Other documentation required generally includes a unanimous board resolution of the target, consent from existing co-investors in the target and waiver of their pre-emptive rights to buy the equity transferred, or a unanimous shareholders’ resolution in case of acquisition of a domestic limited liability company. The approval authority may also require the parties to submit other documents for its review, such as bank letters evidencing the buyer’s financial soundness, board resolutions of the parties approving the equity sale, constitutional documents of the parties or other contracts or documents referred to in the transaction documents.

Under applicable rules and prevailing practice, all documents submitted for review and approval need to be in Chinese (with translations of essential documents from other jurisdictions). Officials can refuse to review documents not available in Chinese, delaying the approval process. The Regulations on the Merger and Acquisition of Domestic Enterprises by Foreign Investors require copies of the foreign investor’s constituent documents to be legalised or authenticated, and this may also be required for other documents.

Which side normally prepares the first drafts?

While there is no predominant trend, the buyer (and its legal counsel) will often prepare the first draft.

What are the substantive clauses that comprise an acquisition agreement?

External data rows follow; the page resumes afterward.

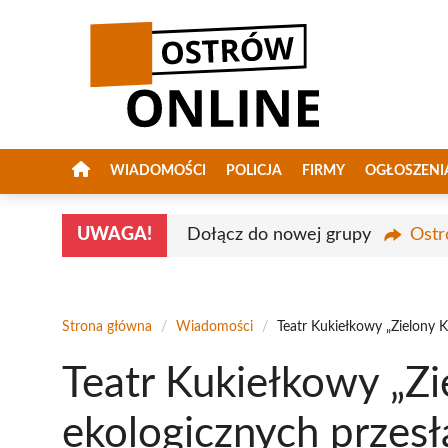
Przejdź
do
treści
WIADOMOŚCI
POLICJA
FIRMY
OGŁOSZENI
UWAGA!
Dołącz do nowej grupy
Ostr
Strona główna
/
Wiadomości
/
Teatr Kukiełkowy „Zielony 
Teatr Kukiełkowy „Zi
ekologicznych przes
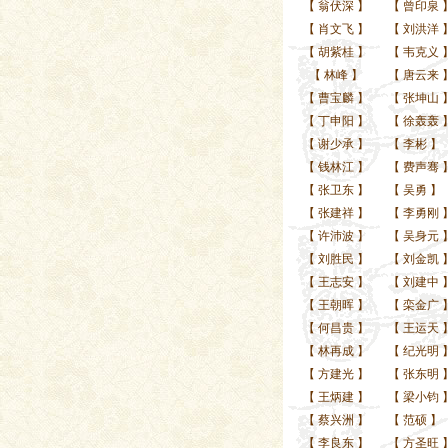
【
翁伏深
】
【
曾印泉
【
肖文飞
】
【
刘洪洋
【
胡紫桂
】
【
韦克义
【
林峰
】
【
唐云来
【
曹宝麟
】
【
张坤山
【
丁申阳
】
【
徐轰轰
【
谢少承
】
【
李彬
】
【
钱林江
】
【
费声骞
【
张卫东
】
【
吴勇
】
【
张建祥
】
【
李勇刚
【
许沛波
】
【
吴身元
【
刘胜民
】
【
刘金凯
【
王志安
】
【
刘建中
【
王朝晖
】
【
栾金广
【
何昌贵
】
【
王运天
【
林再成
】
【
纪光明
【
方建光
】
【
张东明
【
王炳建
】
【
梁小钧
【
蔡兴洲
】
【
范硕
】
【
李良东
】
【
方圣旺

According to the Regulations on the Merger and Acquisition of Domestic Enterprises by Foreign Investors, the equity purchase agreement shall consist primarily of:

  • information about the parties to the agreements (eg, their names and domiciles and the names, positions and nationalities of their legal representatives);
  • amount and price of equity purchase or capital increase subscription;
  • term and method of performance under such agreements;
  • rights and obligations of the parties;
  • liability for breach, and dispute resolution; and
  • time and place of such agreements.

Where a foreign investor is a party to the acquisition, it is commonplace to have an international style acquisition agreement, with comprehensive representations and warranties and other buyer protections.

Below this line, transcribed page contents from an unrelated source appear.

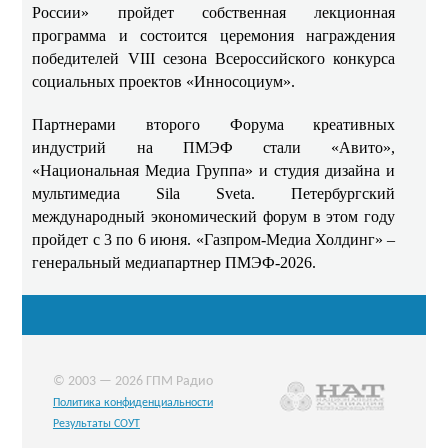
России» пройдет собственная лекционная
программа и состоится церемония награждения
победителей VIII сезона Всероссийского конкурса
социальных проектов «Инносоциум».
Партнерами второго Форума креативных
индустрий на ПМЭФ стали «Авито»,
«Национальная Медиа Группа» и студия дизайна и
мультимедиа Sila Sveta. Петербургский
международный экономический форум в этом году
пройдет с 3 по 6 июня. «Газпром-Медиа Холдинг» –
генеральный медиапартнер ПМЭФ-2026.
© 2003 — 2026 ГПМ Радио
Политика конфиденциальности
Результаты СОУТ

What provisions are made for deal protection?

Deal protection provisions are not common. Exclusivity provisions are sometimes included in a memorandum of understanding, but these do not usually specify penalties for breach. Break fees are not common.

Closing documentation
What documents are normally executed at signing and closing?

The following documents are typically executed at signing:

  • the equity or asset purchase agreement;
  • amendments to the articles of association; and
  • shareholder or joint venture agreements.

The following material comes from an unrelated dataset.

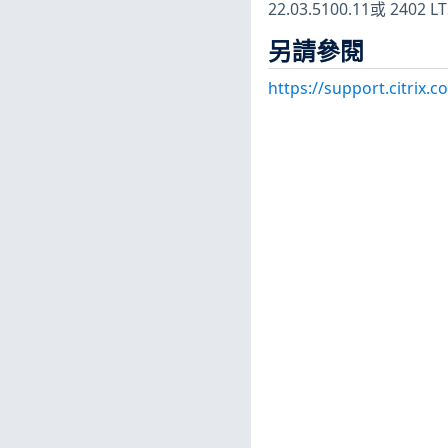
22.03.5100.11或 2402 
另請參閱
https://support.citrix.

The completion or closing requirements depend on the nature and structure of the transaction. For example, in a direct equity acquisition, transfer of the target’s registered capital is legally completed only after the relevant approval authority issues formal approval and requires registration with the local Administration for Industry and Commerce. Due to the timing required to complete these government approval and registration procedures, formal closing is rare in such deals. However, this requirement does not apply in an indirect equity acquisition or asset acquisition. In the case of state-owned equity transfers, the transaction will have to be completed at a property rights exchange. Subject to any applicable legal restrictions (eg, full payment of the purchase price within certain periods under the Regulations on the Merger and Acquisition of Domestic Enterprises by Foreign Investors), the parties are generally free to decide the appropriate milestones for closing or completion of the transaction

Are there formalities for the execution of documents by foreign companies?

For the purpose of government applications and filings, the foreign company must appoint an authorised representative, usually through a board resolution which may need to be notarised and legalised by the Chinese consulate in the local jurisdiction. The authorities will accept only documents signed by such designated representatives.

Are digital signatures binding and enforceable?

Yes, provided that they meet relevant requirements. They are not accepted for government applications and filings.